■ **Brief**
Copy the lines word for word, from the one containing "In what direction does the wall" through the one containing "The microscope is roughly at 12 o'clock from the green".

[Stored items]
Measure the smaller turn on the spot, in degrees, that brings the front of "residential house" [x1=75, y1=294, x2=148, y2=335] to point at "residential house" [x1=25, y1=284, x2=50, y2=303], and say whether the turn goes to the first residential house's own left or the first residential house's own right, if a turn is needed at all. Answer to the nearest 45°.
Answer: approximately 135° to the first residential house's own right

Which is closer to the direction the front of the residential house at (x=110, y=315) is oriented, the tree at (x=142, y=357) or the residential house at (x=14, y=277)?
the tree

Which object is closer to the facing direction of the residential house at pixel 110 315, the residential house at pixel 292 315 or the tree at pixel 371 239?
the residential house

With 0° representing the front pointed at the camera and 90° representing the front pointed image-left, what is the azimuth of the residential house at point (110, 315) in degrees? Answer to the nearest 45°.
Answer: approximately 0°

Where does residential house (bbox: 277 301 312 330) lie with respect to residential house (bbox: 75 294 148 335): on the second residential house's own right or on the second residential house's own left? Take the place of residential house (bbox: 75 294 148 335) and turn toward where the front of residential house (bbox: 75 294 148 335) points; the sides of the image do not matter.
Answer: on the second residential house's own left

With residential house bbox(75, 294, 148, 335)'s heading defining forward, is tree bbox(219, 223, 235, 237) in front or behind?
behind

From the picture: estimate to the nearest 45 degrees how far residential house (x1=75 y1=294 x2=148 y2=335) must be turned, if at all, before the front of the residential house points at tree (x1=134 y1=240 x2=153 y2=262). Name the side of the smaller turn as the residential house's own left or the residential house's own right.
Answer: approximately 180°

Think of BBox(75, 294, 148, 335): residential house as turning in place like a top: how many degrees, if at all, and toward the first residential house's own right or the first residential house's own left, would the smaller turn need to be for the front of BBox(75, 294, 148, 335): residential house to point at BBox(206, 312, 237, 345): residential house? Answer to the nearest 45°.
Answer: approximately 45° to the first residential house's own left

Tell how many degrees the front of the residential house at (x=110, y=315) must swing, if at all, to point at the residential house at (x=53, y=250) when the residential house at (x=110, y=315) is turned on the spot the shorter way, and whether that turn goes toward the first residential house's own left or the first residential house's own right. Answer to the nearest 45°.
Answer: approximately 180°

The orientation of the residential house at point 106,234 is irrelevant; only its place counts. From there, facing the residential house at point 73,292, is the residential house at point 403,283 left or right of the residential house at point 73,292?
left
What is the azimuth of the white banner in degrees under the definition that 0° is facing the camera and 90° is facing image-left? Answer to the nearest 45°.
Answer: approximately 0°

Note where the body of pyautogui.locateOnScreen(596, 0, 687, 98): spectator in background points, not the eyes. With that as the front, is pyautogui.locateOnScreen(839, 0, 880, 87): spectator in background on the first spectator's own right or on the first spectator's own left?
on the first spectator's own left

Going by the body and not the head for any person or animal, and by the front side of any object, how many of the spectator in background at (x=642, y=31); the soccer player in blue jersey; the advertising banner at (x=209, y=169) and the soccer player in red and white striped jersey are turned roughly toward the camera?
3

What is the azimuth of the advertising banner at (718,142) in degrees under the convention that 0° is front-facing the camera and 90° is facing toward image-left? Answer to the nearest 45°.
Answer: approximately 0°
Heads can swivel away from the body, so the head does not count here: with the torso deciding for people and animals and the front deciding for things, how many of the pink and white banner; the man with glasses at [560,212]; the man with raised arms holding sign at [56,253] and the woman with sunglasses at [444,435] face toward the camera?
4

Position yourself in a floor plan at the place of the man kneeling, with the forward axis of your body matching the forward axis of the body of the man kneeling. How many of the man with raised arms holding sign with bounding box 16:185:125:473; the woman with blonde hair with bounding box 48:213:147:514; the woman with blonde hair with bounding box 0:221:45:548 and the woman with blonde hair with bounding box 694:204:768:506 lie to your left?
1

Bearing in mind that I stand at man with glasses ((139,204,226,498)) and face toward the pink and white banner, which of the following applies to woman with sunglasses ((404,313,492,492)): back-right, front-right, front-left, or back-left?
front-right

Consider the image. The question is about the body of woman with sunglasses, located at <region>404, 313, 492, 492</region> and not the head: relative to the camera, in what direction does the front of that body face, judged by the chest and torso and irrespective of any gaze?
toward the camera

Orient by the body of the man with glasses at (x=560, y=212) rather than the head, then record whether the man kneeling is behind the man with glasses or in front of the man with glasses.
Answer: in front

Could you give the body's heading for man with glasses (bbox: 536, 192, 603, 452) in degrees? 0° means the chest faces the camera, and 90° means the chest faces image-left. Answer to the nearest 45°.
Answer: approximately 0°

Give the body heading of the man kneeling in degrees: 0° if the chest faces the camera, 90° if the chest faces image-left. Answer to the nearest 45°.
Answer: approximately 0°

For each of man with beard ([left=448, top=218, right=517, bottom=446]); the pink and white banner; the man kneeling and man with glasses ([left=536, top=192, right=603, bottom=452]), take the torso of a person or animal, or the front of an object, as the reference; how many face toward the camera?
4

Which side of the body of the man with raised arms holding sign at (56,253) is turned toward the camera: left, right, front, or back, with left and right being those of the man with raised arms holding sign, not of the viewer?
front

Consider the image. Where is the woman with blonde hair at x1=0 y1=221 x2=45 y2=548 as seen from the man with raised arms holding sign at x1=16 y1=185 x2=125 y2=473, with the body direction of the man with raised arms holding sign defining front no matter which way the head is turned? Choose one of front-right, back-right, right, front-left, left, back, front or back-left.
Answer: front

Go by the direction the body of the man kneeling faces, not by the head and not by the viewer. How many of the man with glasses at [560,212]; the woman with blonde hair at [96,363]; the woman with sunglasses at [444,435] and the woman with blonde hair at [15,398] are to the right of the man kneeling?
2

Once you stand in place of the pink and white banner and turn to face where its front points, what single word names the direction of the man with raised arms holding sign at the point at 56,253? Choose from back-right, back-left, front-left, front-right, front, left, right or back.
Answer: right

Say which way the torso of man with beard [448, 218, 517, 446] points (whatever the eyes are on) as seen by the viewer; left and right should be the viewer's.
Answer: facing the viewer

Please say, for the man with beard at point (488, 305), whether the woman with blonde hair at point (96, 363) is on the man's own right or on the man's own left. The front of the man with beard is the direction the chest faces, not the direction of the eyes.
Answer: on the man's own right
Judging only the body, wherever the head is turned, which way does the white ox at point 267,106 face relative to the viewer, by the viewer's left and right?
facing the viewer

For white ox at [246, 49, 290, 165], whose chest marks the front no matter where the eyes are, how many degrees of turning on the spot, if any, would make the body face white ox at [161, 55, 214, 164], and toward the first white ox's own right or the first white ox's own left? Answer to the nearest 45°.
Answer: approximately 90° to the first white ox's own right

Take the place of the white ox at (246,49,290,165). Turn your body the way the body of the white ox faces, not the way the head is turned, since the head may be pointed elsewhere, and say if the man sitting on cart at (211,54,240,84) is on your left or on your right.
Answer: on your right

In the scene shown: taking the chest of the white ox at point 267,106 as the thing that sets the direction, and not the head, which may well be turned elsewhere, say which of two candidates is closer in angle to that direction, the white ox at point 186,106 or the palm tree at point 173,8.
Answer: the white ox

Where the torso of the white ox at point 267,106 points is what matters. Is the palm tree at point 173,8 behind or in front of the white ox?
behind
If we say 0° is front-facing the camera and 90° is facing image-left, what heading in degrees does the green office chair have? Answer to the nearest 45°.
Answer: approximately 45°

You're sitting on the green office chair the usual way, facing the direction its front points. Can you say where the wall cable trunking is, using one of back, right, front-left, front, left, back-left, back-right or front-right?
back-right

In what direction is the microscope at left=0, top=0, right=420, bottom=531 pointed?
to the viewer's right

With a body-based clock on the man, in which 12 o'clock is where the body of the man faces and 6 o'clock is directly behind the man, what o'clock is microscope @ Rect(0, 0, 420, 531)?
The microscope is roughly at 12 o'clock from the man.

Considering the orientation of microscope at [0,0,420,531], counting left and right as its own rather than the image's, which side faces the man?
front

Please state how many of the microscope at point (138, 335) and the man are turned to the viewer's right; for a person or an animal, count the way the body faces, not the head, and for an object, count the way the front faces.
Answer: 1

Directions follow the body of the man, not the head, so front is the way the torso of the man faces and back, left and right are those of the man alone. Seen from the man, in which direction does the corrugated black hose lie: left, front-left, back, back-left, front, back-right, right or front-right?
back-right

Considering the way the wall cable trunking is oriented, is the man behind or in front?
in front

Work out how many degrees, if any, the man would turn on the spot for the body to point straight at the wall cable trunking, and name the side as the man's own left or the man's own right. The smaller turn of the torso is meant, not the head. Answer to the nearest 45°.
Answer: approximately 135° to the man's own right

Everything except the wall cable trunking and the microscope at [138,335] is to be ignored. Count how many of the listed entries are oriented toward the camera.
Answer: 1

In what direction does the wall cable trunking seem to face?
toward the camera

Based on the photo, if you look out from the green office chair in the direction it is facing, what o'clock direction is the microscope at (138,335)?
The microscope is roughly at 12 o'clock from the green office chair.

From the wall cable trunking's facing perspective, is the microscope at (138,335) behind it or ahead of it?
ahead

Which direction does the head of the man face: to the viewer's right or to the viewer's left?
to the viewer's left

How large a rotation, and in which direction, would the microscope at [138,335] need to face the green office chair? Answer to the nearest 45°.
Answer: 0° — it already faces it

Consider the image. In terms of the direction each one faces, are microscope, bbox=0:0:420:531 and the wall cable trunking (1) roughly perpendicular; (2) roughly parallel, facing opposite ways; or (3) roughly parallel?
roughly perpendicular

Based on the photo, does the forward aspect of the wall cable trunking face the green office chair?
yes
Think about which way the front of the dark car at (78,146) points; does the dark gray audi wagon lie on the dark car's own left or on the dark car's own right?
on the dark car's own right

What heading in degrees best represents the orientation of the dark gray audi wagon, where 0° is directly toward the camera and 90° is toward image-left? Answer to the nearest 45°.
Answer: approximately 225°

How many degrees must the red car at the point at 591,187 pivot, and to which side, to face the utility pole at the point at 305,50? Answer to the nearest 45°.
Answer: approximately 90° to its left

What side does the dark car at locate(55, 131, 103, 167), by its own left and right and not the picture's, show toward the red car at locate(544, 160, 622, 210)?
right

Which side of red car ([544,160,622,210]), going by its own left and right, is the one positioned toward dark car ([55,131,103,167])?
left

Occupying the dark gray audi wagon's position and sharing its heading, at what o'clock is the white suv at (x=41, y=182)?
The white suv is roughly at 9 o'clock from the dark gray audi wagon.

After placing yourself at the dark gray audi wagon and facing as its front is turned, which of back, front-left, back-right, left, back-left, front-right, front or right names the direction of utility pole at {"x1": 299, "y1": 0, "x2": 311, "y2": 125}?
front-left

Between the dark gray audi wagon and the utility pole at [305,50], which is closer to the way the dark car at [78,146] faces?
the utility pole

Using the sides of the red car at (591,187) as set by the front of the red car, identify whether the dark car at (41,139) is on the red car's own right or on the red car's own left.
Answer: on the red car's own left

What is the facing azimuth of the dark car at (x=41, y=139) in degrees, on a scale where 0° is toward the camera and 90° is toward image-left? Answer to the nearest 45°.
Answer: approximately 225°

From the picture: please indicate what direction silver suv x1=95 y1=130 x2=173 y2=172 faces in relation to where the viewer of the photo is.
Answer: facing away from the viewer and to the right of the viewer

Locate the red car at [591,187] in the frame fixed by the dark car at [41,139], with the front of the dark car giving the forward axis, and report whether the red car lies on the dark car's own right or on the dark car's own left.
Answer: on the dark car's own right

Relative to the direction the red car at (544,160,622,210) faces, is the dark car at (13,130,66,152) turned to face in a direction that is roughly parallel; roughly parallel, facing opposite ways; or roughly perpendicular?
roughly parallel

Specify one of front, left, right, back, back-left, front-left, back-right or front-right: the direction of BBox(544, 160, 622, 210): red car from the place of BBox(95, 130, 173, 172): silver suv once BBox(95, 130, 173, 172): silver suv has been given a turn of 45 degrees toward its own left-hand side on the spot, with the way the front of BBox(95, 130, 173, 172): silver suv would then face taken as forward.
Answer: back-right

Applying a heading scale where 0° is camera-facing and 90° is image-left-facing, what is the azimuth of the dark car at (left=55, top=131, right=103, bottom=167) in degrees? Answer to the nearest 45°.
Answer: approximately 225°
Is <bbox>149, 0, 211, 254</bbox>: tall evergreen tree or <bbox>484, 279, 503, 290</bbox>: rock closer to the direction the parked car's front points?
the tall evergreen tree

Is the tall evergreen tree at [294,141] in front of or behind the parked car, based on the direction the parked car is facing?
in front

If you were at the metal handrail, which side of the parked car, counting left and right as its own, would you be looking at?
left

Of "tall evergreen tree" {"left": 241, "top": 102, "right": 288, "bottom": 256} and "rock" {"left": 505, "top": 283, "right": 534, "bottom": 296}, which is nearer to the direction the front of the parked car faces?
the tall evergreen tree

■ **The completed task**
In what direction does the wall cable trunking seem to face?
toward the camera

Based on the photo, if you look out from the green office chair in the direction it is facing, what o'clock direction is the microscope at (138,335)?
The microscope is roughly at 12 o'clock from the green office chair.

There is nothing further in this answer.